During that phone call with my parents they made me a bet over whether I could/couldn’t go to the cinema once a week for year and then review each film I had seen. I don’t think that an incentive or prize was even mentioned, it was for the glory (or the necessity to stop wasting money with something that I wasn’t even using). I half-heartedly agreed. Although I really did want to go to the cinema I just couldn’t see how I’d find the time. Anxiety had long-standing appointments that took up what little time I had outside of work. There was also the fact I wasn’t sure who exactly I could go to the cinema with. I’d just moved to London a few months prior and I still didn’t really know anyone – there really seemed like there was no time for rest nor play.
If anxiety has given me one thing – beyond bouts of depression, occasional panic attacks and irrational fear of unknown social situations – it’s the ability to think of every possible worst-case scenario in less than a minute. Having posed the question of ‘What the worst thing that could happen if I went to the cinema alone?’ my brain processed dozens in the time it took you to read this overlong sentence. These varied in irrationality and probability, from the low level ‘What if my students see me?’ & ‘What if people stare at me and think I’m weird?’ to things so random and unlikely I couldn’t even guess what may have crossed my mind. I’d given myself something new to be anxious about. Once more I’d turned something that should/could/would be fun into something I could mentally torture myself with during a bout of insomnia.
Give me a class of thirty year 11s and I can teach them Shakespeare, poetry or An Inspector Calls. I’d do if confidently and with minimal anxiety. Tell me to try something new or even worse, on my own, that’s when the true fear starts. The next day, at lunchtime in the staffroom, I broached the prospect of going to the cinema on my own, adopting an intentionally casual tone so as not to raise suspicion or betray how anxious the prospect was making me. Nobody thought it was that weird. Or at least they didn’t say so. I was even recommended a film and found a 6.30pm showing at my nearest cinema that I could go to during the week.

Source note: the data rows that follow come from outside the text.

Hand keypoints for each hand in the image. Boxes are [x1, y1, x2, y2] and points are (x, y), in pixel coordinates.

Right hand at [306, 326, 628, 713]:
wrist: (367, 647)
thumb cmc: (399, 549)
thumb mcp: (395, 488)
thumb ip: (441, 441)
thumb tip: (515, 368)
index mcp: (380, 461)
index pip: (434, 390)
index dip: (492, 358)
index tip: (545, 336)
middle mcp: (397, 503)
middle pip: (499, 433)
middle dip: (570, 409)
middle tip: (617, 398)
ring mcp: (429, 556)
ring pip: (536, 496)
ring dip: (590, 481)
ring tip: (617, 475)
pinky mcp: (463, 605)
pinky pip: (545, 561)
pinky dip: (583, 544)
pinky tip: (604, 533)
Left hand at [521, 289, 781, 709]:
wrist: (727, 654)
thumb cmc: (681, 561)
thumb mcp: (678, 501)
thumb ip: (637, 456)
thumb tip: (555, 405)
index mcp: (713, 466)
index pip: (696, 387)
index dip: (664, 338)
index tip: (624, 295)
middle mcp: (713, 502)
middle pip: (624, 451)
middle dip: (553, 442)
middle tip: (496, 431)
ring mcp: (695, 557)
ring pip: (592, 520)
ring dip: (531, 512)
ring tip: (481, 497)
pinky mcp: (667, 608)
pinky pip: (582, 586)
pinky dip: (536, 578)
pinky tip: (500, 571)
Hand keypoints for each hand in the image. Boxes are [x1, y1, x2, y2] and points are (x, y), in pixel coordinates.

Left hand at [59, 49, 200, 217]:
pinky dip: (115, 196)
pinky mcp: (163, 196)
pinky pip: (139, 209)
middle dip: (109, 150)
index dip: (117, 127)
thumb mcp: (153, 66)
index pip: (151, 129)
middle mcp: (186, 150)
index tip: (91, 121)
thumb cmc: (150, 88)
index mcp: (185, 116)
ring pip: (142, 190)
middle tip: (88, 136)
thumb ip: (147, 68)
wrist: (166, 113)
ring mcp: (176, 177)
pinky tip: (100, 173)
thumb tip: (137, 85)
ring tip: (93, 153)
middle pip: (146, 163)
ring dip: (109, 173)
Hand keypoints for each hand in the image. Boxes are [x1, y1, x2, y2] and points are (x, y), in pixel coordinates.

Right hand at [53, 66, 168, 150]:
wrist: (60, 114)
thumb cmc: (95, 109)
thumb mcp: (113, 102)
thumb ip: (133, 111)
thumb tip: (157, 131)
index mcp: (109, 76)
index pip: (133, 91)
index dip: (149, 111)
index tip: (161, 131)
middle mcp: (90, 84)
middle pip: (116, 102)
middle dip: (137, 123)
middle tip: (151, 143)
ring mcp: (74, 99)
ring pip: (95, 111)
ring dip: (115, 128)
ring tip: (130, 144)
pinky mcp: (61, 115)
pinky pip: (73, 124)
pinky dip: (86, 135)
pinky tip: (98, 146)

As a result of this internal unrest I think I’ll always have a soft spot for John Wick. Most people who’ve seen it say they were really surprised by how much they enjoyed it, which is how I’d describe going to the cinema on my own that evening. I actually really enjoyed it. I had chosen a film I wanted to see and when I wanted to see it. I had left work when I wanted, didn’t have to worry about meeting anyone, didn’t have to worry about whether my code-of-conduct-adherent snack would aggrieve my cinematic companion somehow and I could leave the cinema when I wanted without that whole hanging around whilst people use the loo etc. It was actually rather liberating. No-one, as far as I had noticed, had stared at me. I’d had a great evening in my own company – a prospect which had seemed so nightmarish and so unlikely for so long. Once home I wrote my review and posted it on my blog. I did the same the next week. And the week after.

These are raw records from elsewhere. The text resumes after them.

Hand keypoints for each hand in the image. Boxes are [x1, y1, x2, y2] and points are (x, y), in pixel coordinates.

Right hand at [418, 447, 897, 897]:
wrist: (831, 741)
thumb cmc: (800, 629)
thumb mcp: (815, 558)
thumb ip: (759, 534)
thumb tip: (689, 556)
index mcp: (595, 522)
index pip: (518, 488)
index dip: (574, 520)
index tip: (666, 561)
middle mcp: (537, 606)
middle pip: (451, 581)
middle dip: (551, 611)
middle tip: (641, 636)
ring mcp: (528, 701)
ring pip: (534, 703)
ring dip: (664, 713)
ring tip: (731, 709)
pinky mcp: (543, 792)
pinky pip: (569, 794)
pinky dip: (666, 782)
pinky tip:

Next month will mark two years since I took myself out on that movie date. I can wholeheartedly say it’s the best decision I’ve ever made, equal to becoming a teacher. It gave me a hobby that soon became a passion. It revitalised my sense of purpose, gave me happiness and a contentedness I could reinvest in my teaching. It’s brought me friendships and confidence. I’ve been to movie premieres, innumerable preview screenings and meet some truly incredible people along the way. If I hadn’t made the decision to allow myself to go to the cinema on my own I really wouldn’t be the person I am today. By making time for my love of cinema and coming to peace with sometimes going on my own, I found a way of coming to peace with myself.